The longboats had stopped pulling for the bluff now. Wadsworth had expected them to land and then return to collect more men, indeed he had planned to go ashore with that second group, but instead the rowboats turned and headed back towards the transports. “I hope Littlefield’s not wounded,” Wadsworth said.

“Take more than a round shot to put the major down, sir,” James Fletcher commented cheerfully. Fletcher was now attached to Wadsworth’s staff as an unofficial aide and local guide.

“I must assume Littlefield decided not to land,” Wadsworth said.

“Hard to fight when you’re wet as a drowned rat, sir.”

“True,” Wadsworth said with a smile, then consoled himself that the threat to the bluff appeared to have achieved its purpose, which was to prevent the British sending reinforcements or a counterattacking force to Cross Island.

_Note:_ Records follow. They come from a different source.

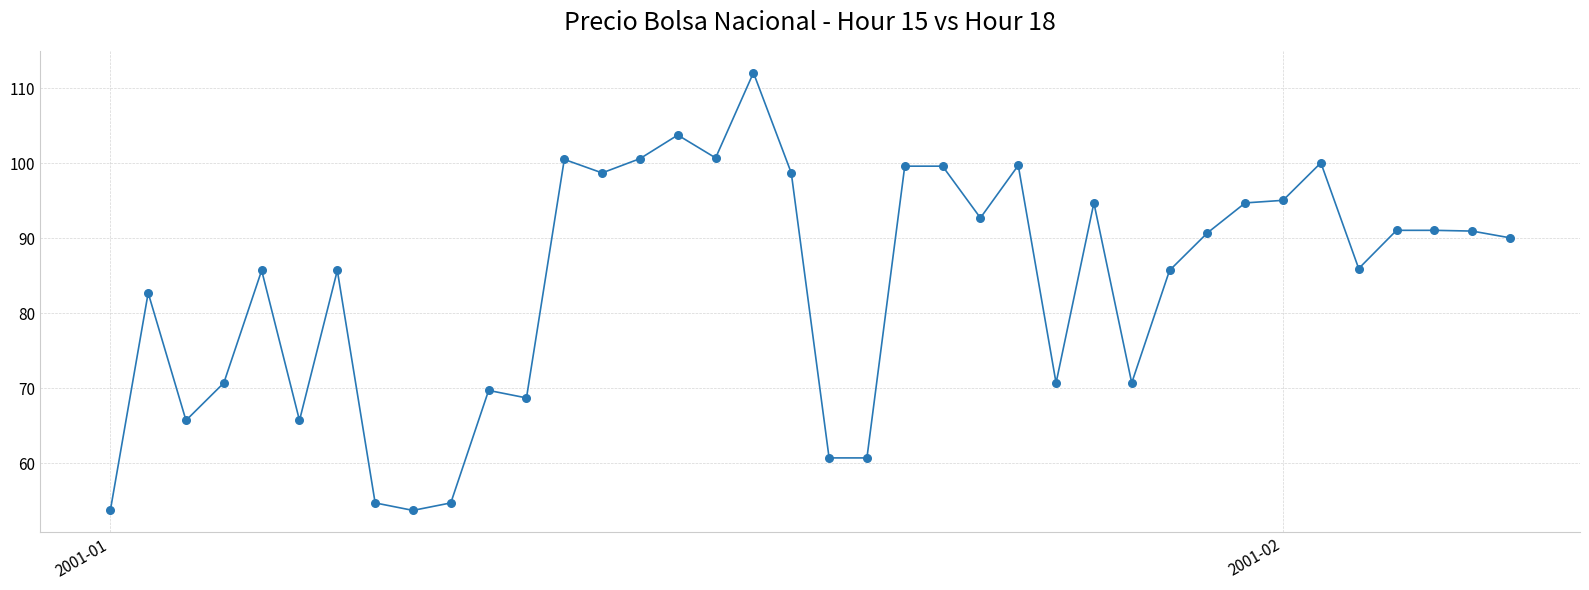

What is the minimum value shown in the chart?

53.7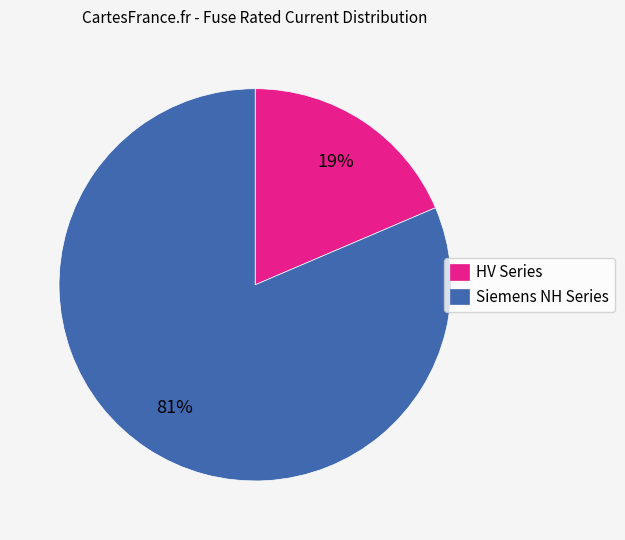

True or false: HV Series accounts for 19% of the total.

True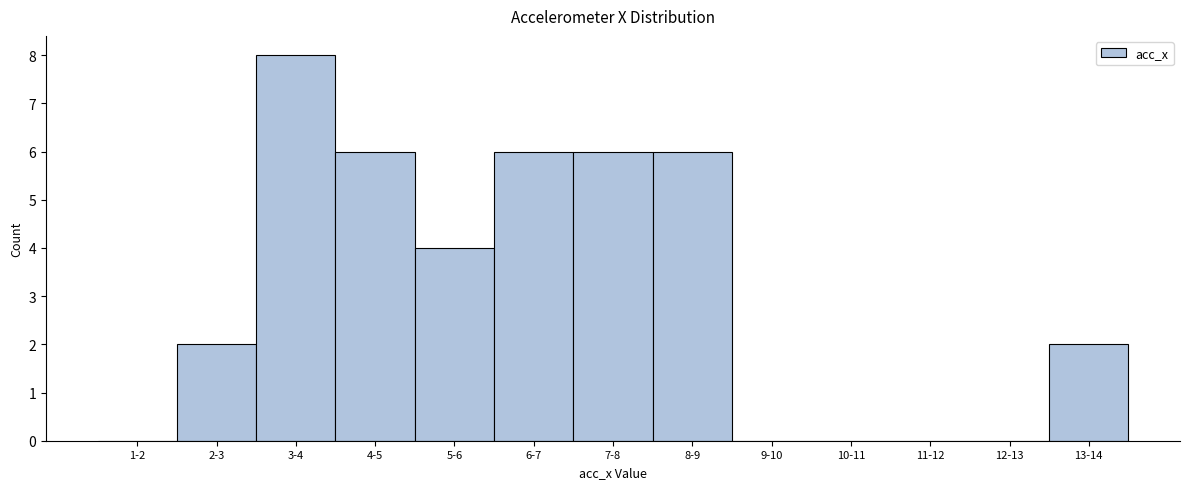

Reading left to right, transcribe all the data shown in this chart.

1-2=0	2-3=2	3-4=8	4-5=6	5-6=4	6-7=6	7-8=6	8-9=6	9-10=0	10-11=0	11-12=0	12-13=0	13-14=2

The light faded fast. The eastern sky was already dark, though no stars yet showed, and the gunfire died with the day. The American warships sailed slowly back to their anchorage while Mowat’s men, unscarred by the evening’s duel, secured their guns. Wadsworth leaned on the Bethaiah’s gunwale and looked down at the shadowy boats as they approached the sloop. “Major Littlefield!” he hailed. “Major Littlefield!” he called again.

“He’s drowned, sir,” a voice called back.

“He’s what?”

“He and two other men, sir. Lost, sir.”

“Oh, dear God,” Wadsworth said. On shore, at the top of the bluff, a fire showed through the trees. Someone brewing tea, maybe, or cooking a supper.

And Major Littlefield was dead.

“Tragic,” General Lovell said when Wadsworth told him the news of Daniel Littlefield’s death, though Wadsworth was not entirely sure that his commanding officer had listened to what he said. Lovell, instead, was examining a British flag that had been brought on board the Sally by a squat marine sergeant. “Isn’t it splendid!” Lovell exclaimed. “We shall present it to the General Court, I think. A first trophy, Wadsworth!”

“The first of many that your Excellency will send to Boston,” the Reverend Jonathan Murray observed.

“It’s a gift from the marines,” the sergeant put in stolidly.

“So you said, so you said,” Lovell said with a hint of testiness, then he smiled, “and you must render Captain Welch my sincerest gratitude.” He glanced at the table which was covered with papers. “Lift those documents a moment, Marston,” he ordered his secretary and, when the table was clear of paper, ink, and pens, he spread the flag beneath the gently swinging lanterns. It was dark now, and the cabin was lit by four lanterns. “’Pon my soul!”’Lovell stood back and admired the trophy’“but this will look impressive in Faneuil Hall!”

“You might think of sending it to Major Littlefield’s wife,” Wadsworth said.

“To his wife?” Lovell asked, evidently puzzled by the suggestion. “What on earth would she want with a flag?”

“A reminder of her husband’s gallantry?”

“Oh, you’ll write to her,” Lovell said, “and assure her that Major Littlefield died for the cause of liberty, but I can’t think that she needs an enemy flag. Really I can’t. It must go to Boston.” He turned to the marine sergeant. “Thank you, my fine fellow, thank you! I shall make certain the commodore knows of my approbation.”

Lovell had summoned his military family. John Marston, the secretary, was writing in the orderly book, Wadsworth was leafing through the militia rosters, while Lieutenant-Colonel Davis, the liaison officer for the transport ships, was tallying the small craft available for a landing. The Reverend Murray was beaming helpfully, while Major Todd was cleaning a pistol with a scrap of flannel. “You did send my orders to the Artillery Regiment?” Lovell demanded of Todd.

“Indeed, sir,” Todd said, then blew on the pistol’s frizzen to clear some dust.

“Colonel Revere understands the need for haste?”

“I made that need abundantly clear, sir,” Todd said patiently. Lieutenant-Colonel Revere had been commanded to take guns to the newly captured Cross Island, which would now be defended by a garrison of sailors from the Providence and Pallas under the command of Hoysteed Hacker.